Zeevi's son, Palmach, hailed the raid as "brave" and said his father "would have said this is the right thing to do."
British and American officials said they had complained repeatedly about security conditions at the prison and threatened in a letter last week, a copy of which was sent to Israel, to remove the monitors if things did not improve immediately.
Naveh said troops had been waiting for days outside Jericho for the monitors to leave. Minutes after the withdrawal Tuesday morning, the troops rushed in, he said, denying there was any coordination with the monitors.
Hundreds of Israeli troops entered the town, bursting through the front gate of the jail with a bulldozer and exchanging fire with the Palestinian police.
One policeman standing near the gate was killed in the shootout and a prisoner was also killed, security officials said. A third Palestinian was wounded and later died in an Israeli hospital, the army said.
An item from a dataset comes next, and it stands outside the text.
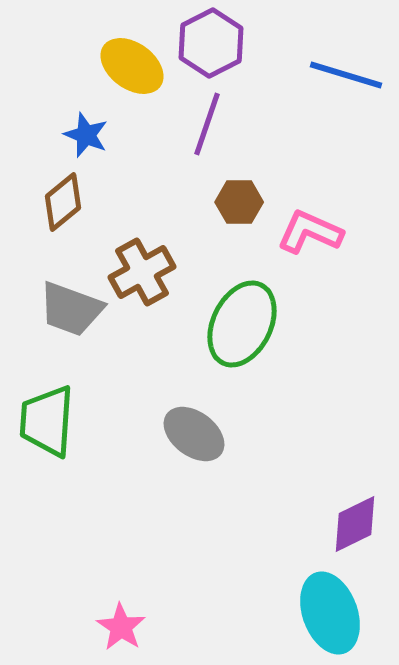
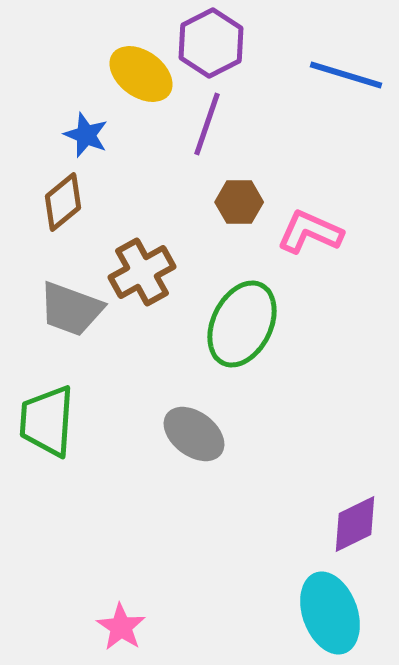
yellow ellipse: moved 9 px right, 8 px down
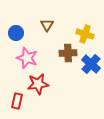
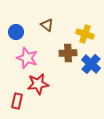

Explosions shook the prison throughout the day as Israeli tanks fired shells at the walls, and thick smoke filled the sky. Helicopters flew overhead. Youths in the town threw rocks at the Israeli soldiers and protesters placed burning tires in the roads.
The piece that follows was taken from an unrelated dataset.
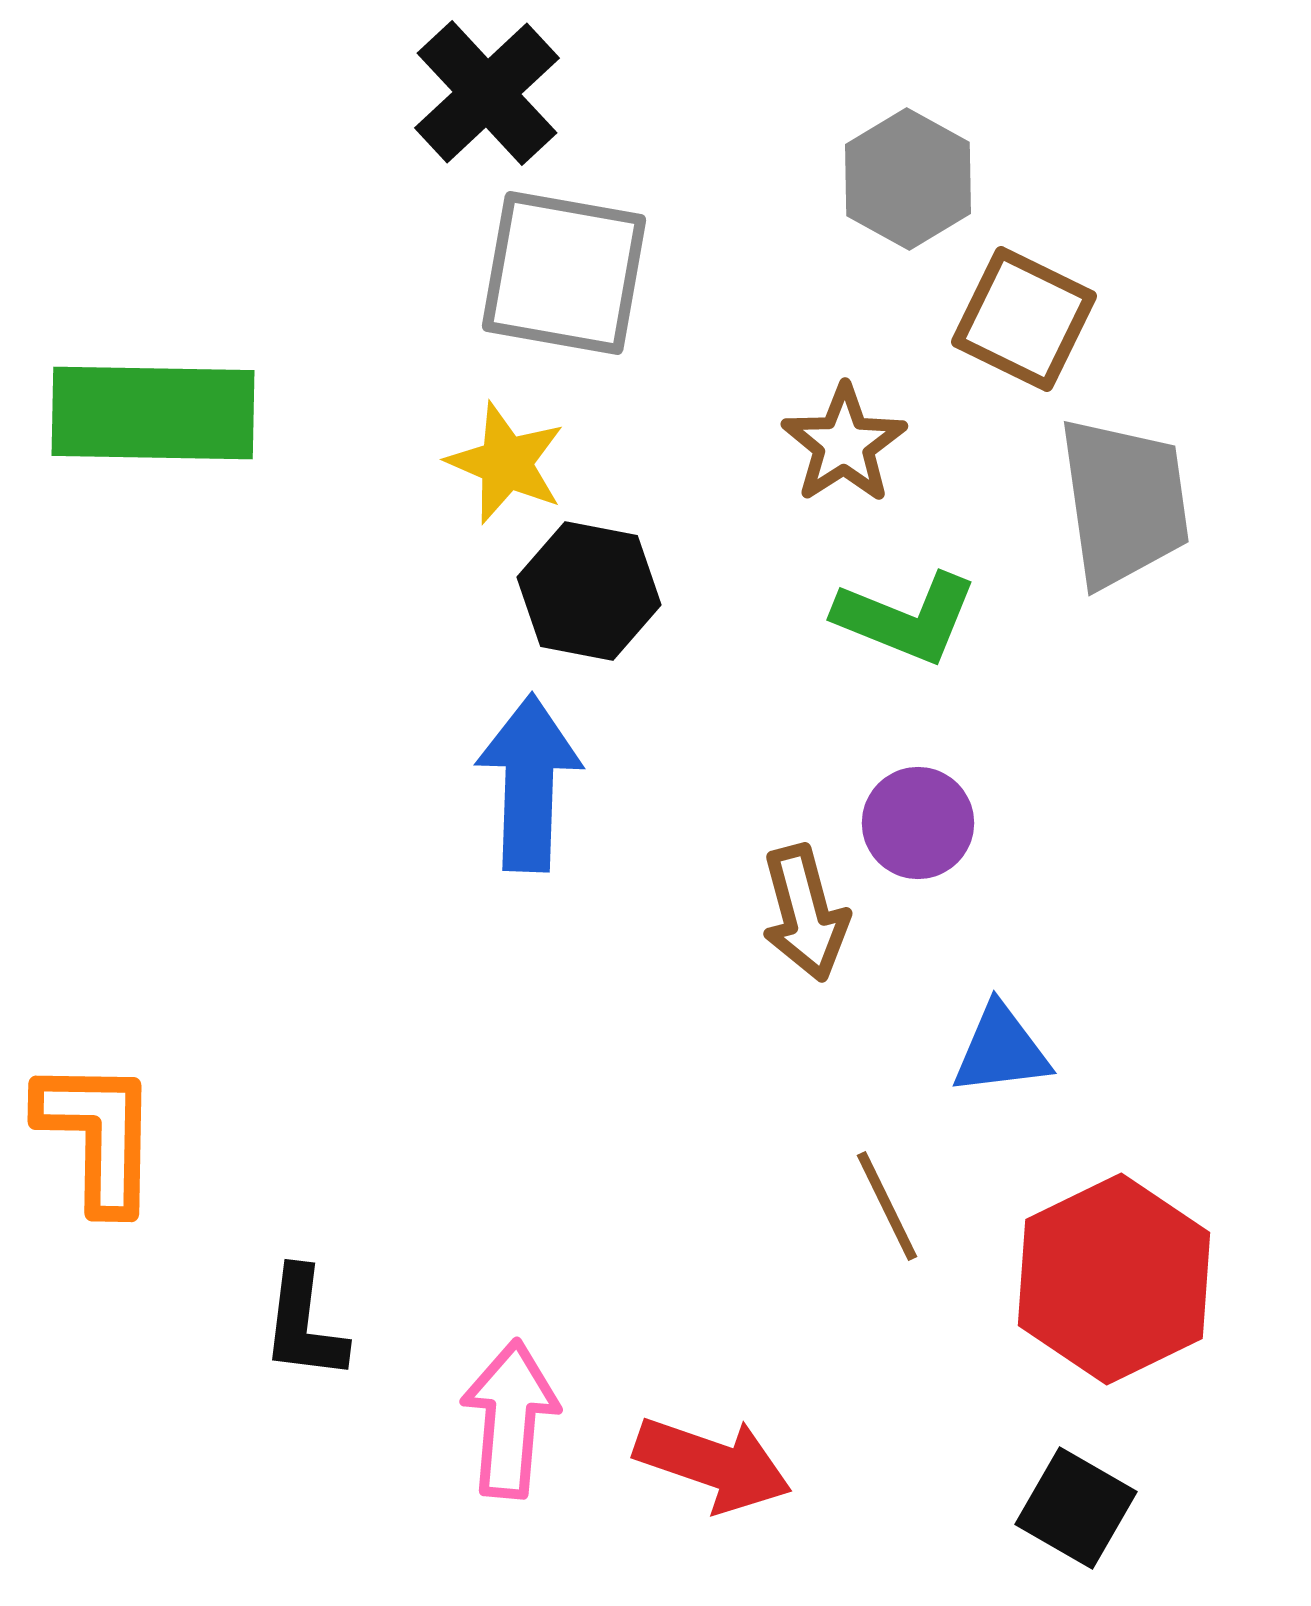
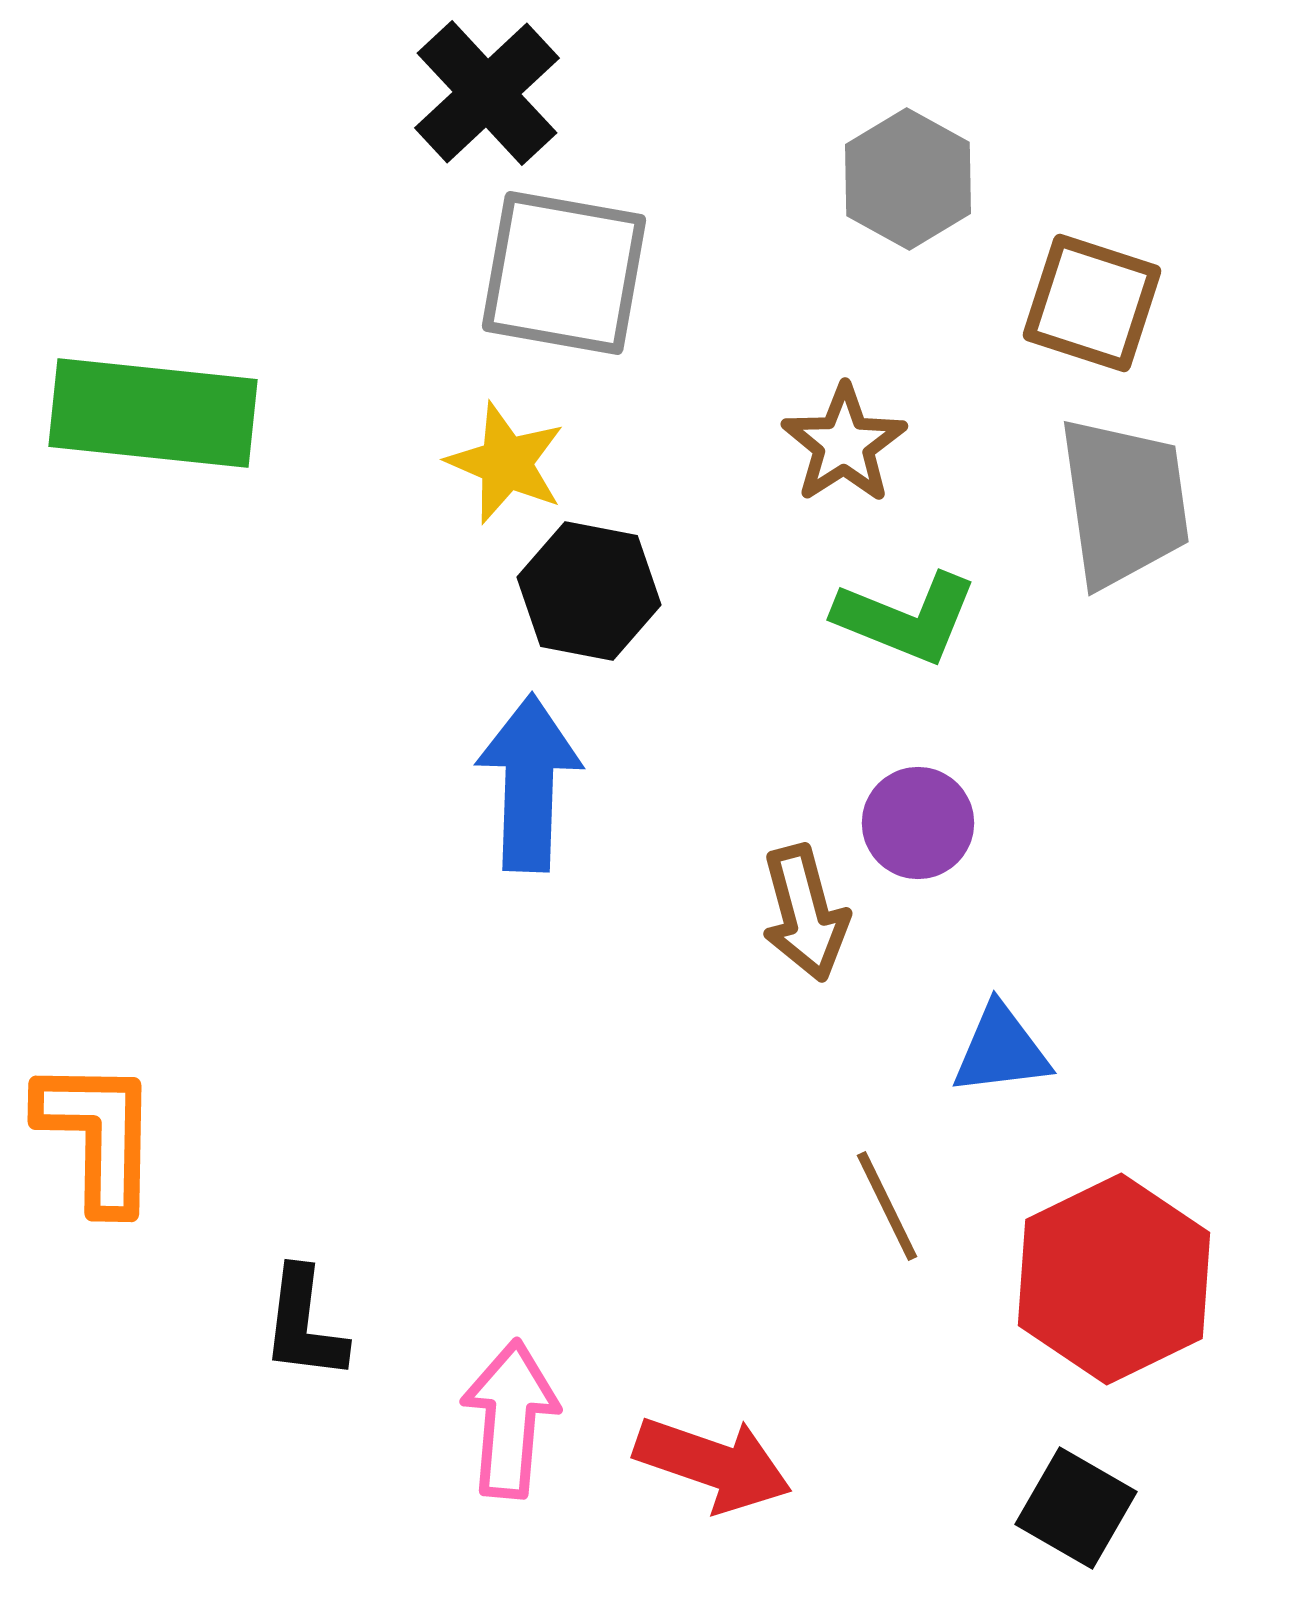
brown square: moved 68 px right, 16 px up; rotated 8 degrees counterclockwise
green rectangle: rotated 5 degrees clockwise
The six wanted men were being held at the jail under the supervision of British and American wardens in accordance with a deal worked out between U.S. President George W. Bush and Israeli Prime Minister Ariel Sharon in April 2002. The agreement allowed the prisoners to be transferred from Yasser Arafat's besieged compound in the West Bank city of Ramallah, where they were holed up during Israel's operation Defensive Shield in April 2002.
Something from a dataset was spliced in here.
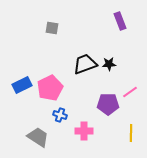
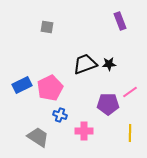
gray square: moved 5 px left, 1 px up
yellow line: moved 1 px left
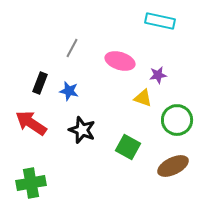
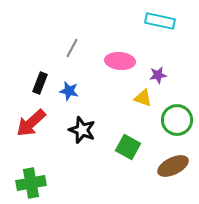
pink ellipse: rotated 12 degrees counterclockwise
red arrow: rotated 76 degrees counterclockwise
Israeli hard-liners chafed at the deal, believing it allowed an assassin to escape justice; Palestinians disliked having to jail a popular militant leader.
Israeli political analyst Yossi Alpher said the upcoming Israeli elections were one of the reasons behind the raid, but the main catalyst was concern Hamas would free Saadat, who was elected to the legislature in January.
Soon after the election, Hamas political chief Khaled Mashaal said the group planned to release him. On March 7, Palestinian leader Abbas said he was willing to release Saadat, but only if the PFLP accepted responsibility for his fate.
British Foreign Secretary Jack Straw said conditions at the prison were so bad that the observers had to work from the roof rather than the inside of the prison. Guards were allowing prisoners to use mobile phones in violation of the agreement and failing to enforce rules limiting visitors and phone calls, he said.
British officials had been in contact with the Palestinians four times since Friday to convey the urgency of their concerns, Straw said. With the request ignored, the observers left the prison Tuesday morning, he said. "Ultimately, the safety of our personnel has to take precedence," he said.
U.S. officials said there were no American monitors at the prison Tuesday, just Britons. State Department spokesman Sean McCormack said the Palestinians had been repeatedly informed of the U.S. and British concerns about conditions at the jail.
McCormack said U.S. officials had been in touch with both sides "to urge calm and restraint."
Defense Minister Shaul Mofaz told Channel 2 TV that Israel did not inform the United States in advance or coordinate the raid with Washington.
Abbas lashed out at the Americans and the British, saying they violated the agreement by withdrawing the monitors without telling him.
He also called on Palestinians to refrain from attacks on foreigners. But the raid cause an unprecedented spasm of violence against foreigners across the Palestinian areas.
Incoming Palestinian Prime Minister Ismail Haniyeh, a Hamas leader, called the raid "a dangerous escalation against the Palestinian leaders and freedom fighters."